Such is the idea from Laura J. Kray, who stops short of saying that these bans should be enforcement by government. It’s just implied
The best way to way to eliminate the gender pay gap? Ban salary negotiations.
Ellen Pao, interim chief executive of Reddit, announced last month a ban on salary negotiations at the social media company. Her stated goal: to eliminate the persistent disadvantage that women have at the bargaining table.
Her pronouncement came just days after Pao lost a high-profile sex discrimination lawsuit against one of Silicon Valley’s biggest venture capital firms. Since then, she has insisted that companies “can’t just hide†from sexism in their workplaces, and must be proactive in counteracting discrimination. Still, while it is true that women earn about 78 cents, on average, for every dollar a man makes for comparable work, Pao’s no-negotiating policy has struck many as absurd.
Why take away an important tool for women to achieve equal pay? Why stop a woman with star qualifications from pushing for as much money as she can get?
Yeah, why? Oh, right. “Social justice”.
In a perfect world, I would agree. Many people in the equal-pay debate argue that inferior negotiating skills are at the root of the gender pay gap. Teaching women to be better negotiators – or getting them to negotiate at all – would fix the issue. But the causes of this problem are more complicated than that. We have two decades of rigorous empirical research on how gender affects contract negotiations and it all points in the same direction. Put simply: As we practice it in the United States, negotiation is a man’s game with men’s rules.
This is followed by all sorts of excuses and Blamestorming and such, in an attempt to softly paint women as hothouse flowers in need of rescue by some sort of Big Entity, because they are always disadvantaged. Sadly, many of the real reasons that women end up on the lower end of the pay raise carrot are never mentioned. Things like men tending to work longer hours, taking less sick and personal days (these days are often taken to take care of the children), time off for maternity, they’re less likely to work weekends, and many other reasons. There is often a time at work disparity.
What’s that? Train women to be better negotiators? Oh, brother, no no no, that’s part of the excusifying. It’s not like anyone could just google “salary negotiation strategies”.
Of course, banning salary negotiation (who is doing the banning?) has its own issues
Such policies do come with some risk. A ban on negotiations leaves a lot of power in the hands of employers, who may not be making equal salary offers to men and women in the first place. The solution is transparency. In an effort to encourage equity and trust, a growing number of companies reveal the salaries of all their employees, sometimes even posting them online. This makes it much harder to hood-wink job candidates and helps eliminate gender discrepancies.
Is Ms. Kray saying that women are too naive to figure it out? Seems rather callous.
Certainly, it would be best if women were judged and treated just as men are when sitting at the negotiating table. But society’s gender biases and discriminating behavior haven’t been overcome in a generation. Pao’s solution of banning salary negotiations is not ideal, but it has the virtue of being grounded in the reality of the world as it is, not as we’d like it to be.
On one hand, feminists/liberals tell us women are super strong, and in the next breath tell us they need all sorts of super protections (by whom, we are not told in this opinion piece). Which is it? Like anything, negotiating salary is a skill, one that can be learned. Fewer and fewer companies disallow negotiation at most levels: there is one set pay scale. This is all progressivism at its best: punishing those who succeed, rather than elevating those who aren’t by teaching.
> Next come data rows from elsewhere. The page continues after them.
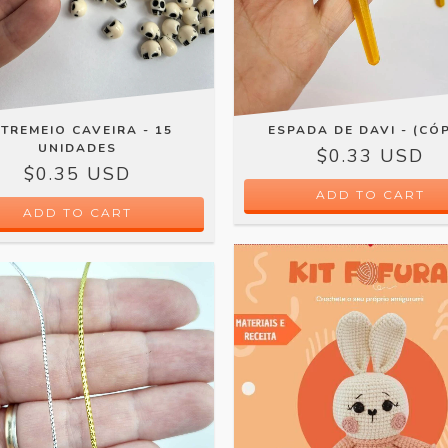
TREMEIO CAVEIRA - 15
ESPADA DE DAVI - (CÓP
UNIDADES
$0.33 USD
$0.35 USD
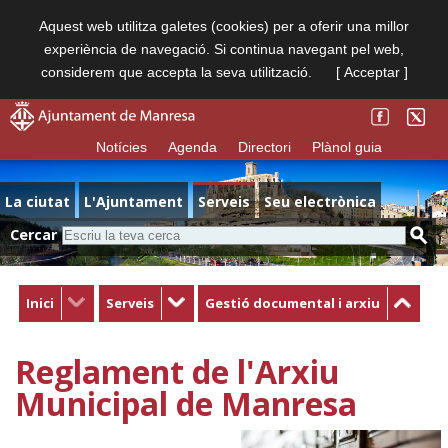
Aquest web utilitza galetes (cookies) per a oferir una millor
experiència de navegació. Si continua navegant pel web,
considerem que accepta la seva utilització.
[ Acceptar ]
Notícies
Agenda
Directori
Plànol guia
La ciutat
L'Ajuntament
Serveis
Seu electrònica
Cercar
Inici
Serveis
Gestió documental i arxiu
Reglament de l'Arxiu
Municipal de Manresa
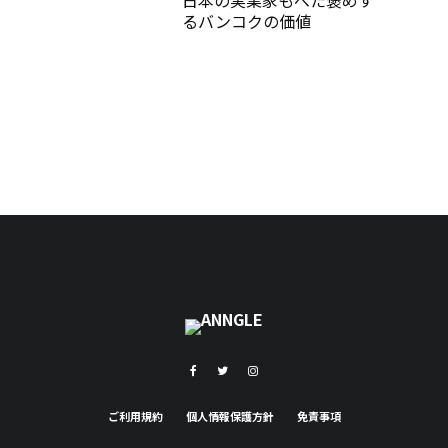
日本の実業家もべた褒めす
るバンコクの価値
ご利用規約
個人情報保護方針
免責事項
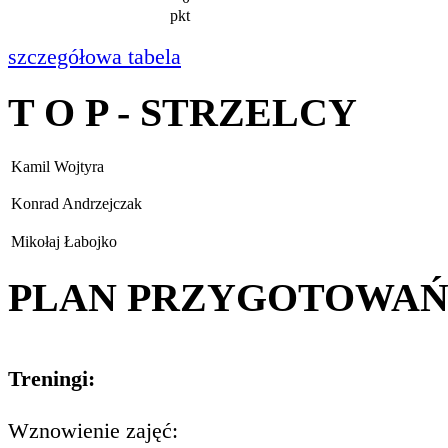
pkt
szczegółowa tabela
T O P - STRZELCY
Kamil Wojtyra
Konrad Andrzejczak
Mikołaj Łabojko
PLAN PRZYGOTOWA
Treningi:
Wznowienie zajęć:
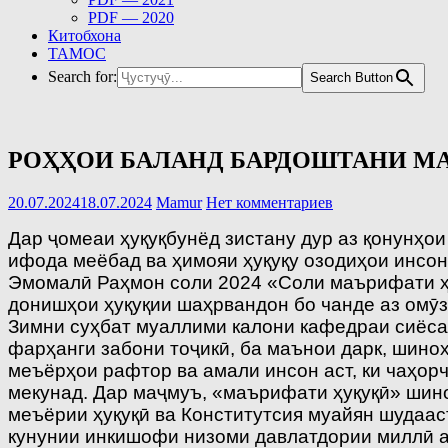
PDF — 2020
Китобхона
ТАМОС
Search for:
Search Button
РОҲҲОИ БАЛАНД БАРДОШТАНИ М
20.07.2024
18.07.2024
Mamur
Нет комментариев
Дар ҷомеаи ҳуқуқбунёд зистану дур аз қонунҳо
ифода меёбад ва ҳимояи ҳуқуқу озодиҳои инсон
Эмомалӣ Раҳмон соли 2024 «Соли маърифати ҳу
донишҳои ҳуқуқии шаҳрвандон бо чанде аз омӯз
Зимни суҳбат муаллими калони кафедраи сиёса
фарҳанги забони тоҷикӣ, ба маънои дарк, шинох
меъёрҳои рафтор ва амали инсон аст, ки чаҳор
мекунад. Дар маҷмуъ, «маърифати ҳуқуқӣ» шино
меъёрии ҳуқуқӣ ва Конститутсия муайян шудаас
кунунии инкишофи низоми давлатдории миллӣ аҳ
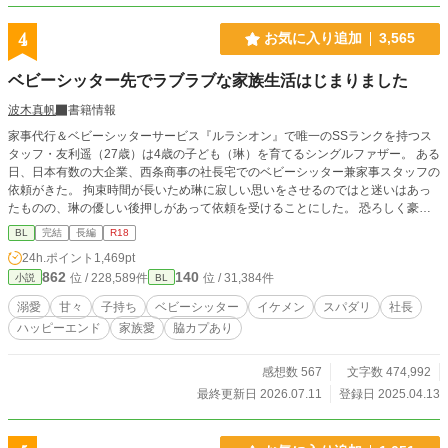
4
お気に入り追加
3,565
ベビーシッター先でラブラブな家族生活はじまりました
波木真帆
書籍情報
家事代行＆ベビーシッターサービス『ルラシオン』で唯一のSSランクを持つス
タッフ・友利遥（27歳）は4歳の子ども（琳）を育てるシングルファザー。 ある
日、日本有数の大企業、西条商事の社長宅でのベビーシッター兼家事スタッフの
依頼がきた。 拘束時間が長いため琳に寂しい思いをさせるのではと迷いはあっ
たものの、琳の優しい後押しがあって依頼を受けることにした。 恐ろしく豪華
なマンションで３歳の男の子のベビーシッターが始まり順調な出だしだったがと
BL
完結
長編
R18
んでもない事件が巻き起こり、しばらくの間、琳も一緒に社長宅で住み込みで働
24h.ポイント
1,469pt
くことに。でもなぜか一緒に暮らし始めてから西条さんとラブラブな雰囲気にな
862
140
位 / 228,589件
位 / 31,384件
小説
BL
ってきて……。 シングルファザーのベビーシッターと子どもの扱いに慣れてい
ない社長とのイチャラブハッピーエンド小説です。 R18には※つけます。
溺愛
甘々
子持ち
ベビーシッター
イケメン
スパダリ
社長
ハッピーエンド
家族愛
脇カプあり
感想数 567
文字数 474,992
最終更新日 2026.07.11
登録日 2025.04.13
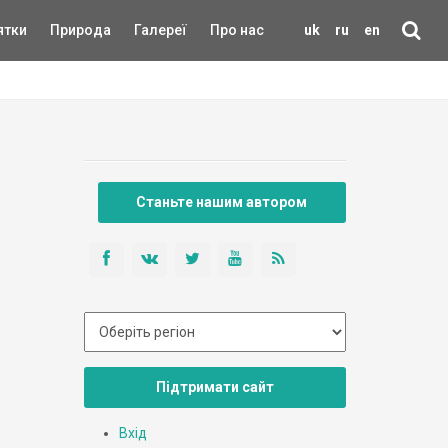
ятки
Природа
Галереї
Про нас
uk
ru
en
Станьте нашим автором
Підтримати сайт
Вхід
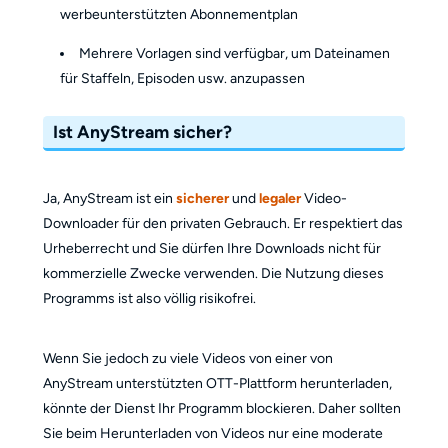
werbeunterstützten Abonnementplan
Mehrere Vorlagen sind verfügbar, um Dateinamen
für Staffeln, Episoden usw. anzupassen
Ist AnyStream sicher?
Ja, AnyStream ist ein
sicherer
und
legaler
Video-
Downloader für den privaten Gebrauch. Er respektiert das
Urheberrecht und Sie dürfen Ihre Downloads nicht für
kommerzielle Zwecke verwenden. Die Nutzung dieses
Programms ist also völlig risikofrei.
Wenn Sie jedoch zu viele Videos von einer von
AnyStream unterstützten OTT-Plattform herunterladen,
könnte der Dienst Ihr Programm blockieren. Daher sollten
Sie beim Herunterladen von Videos nur eine moderate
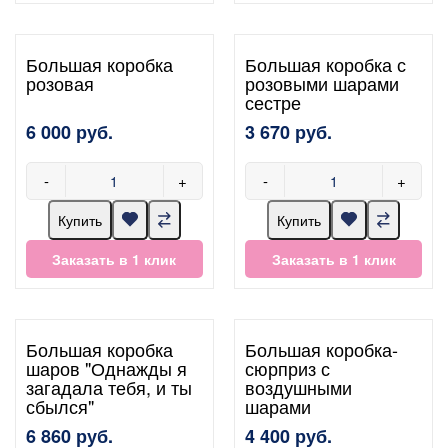
Большая коробка
Большая коробка с
розовая
розовыми шарами
сестре
6 000 руб.
3 670 руб.
-
+
-
+
Купить
Купить
Заказать в 1 клик
Заказать в 1 клик
Большая коробка
Большая коробка-
шаров "Однажды я
сюрприз с
загадала тебя, и ты
воздушными
сбылся"
шарами
6 860 руб.
4 400 руб.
Crossed at Right Wing News.
Troll idea – say, “So, women are not as good as men at negotiating their salaries? Are there other parts of the business world where women are not equal to men? This negotiation disability seems to suggest that.”
Haha!
In a recent year I negotiated salaries with three women for senior/management positions and made each one an offer that would have made them the highest paid employee at their position, about $20K more than the others. I felt each of them was very talented and deserving of the most attractive offer possible. They obviously had no trouble negotiating. Each of them turned down the offer, however, because they could get $20K more than I offered from large government contractors who have to meet race and gender quotas to get competitive grades on their contract bids. For a job that I was paying $100K salaries for, costing me $200K after taxes, benefits, and overhead, I would have had to pay the women $140K salaries, costing me $280K burdened. Three women would have therefore cost me an extra $240K per year over three men. It’s much worse for the large government contractors because they have 3X burden rates. Each woman is going to cost them $400K. This how the government wants it, and that is part of why they pay $2000 for wrenches and stuff like that.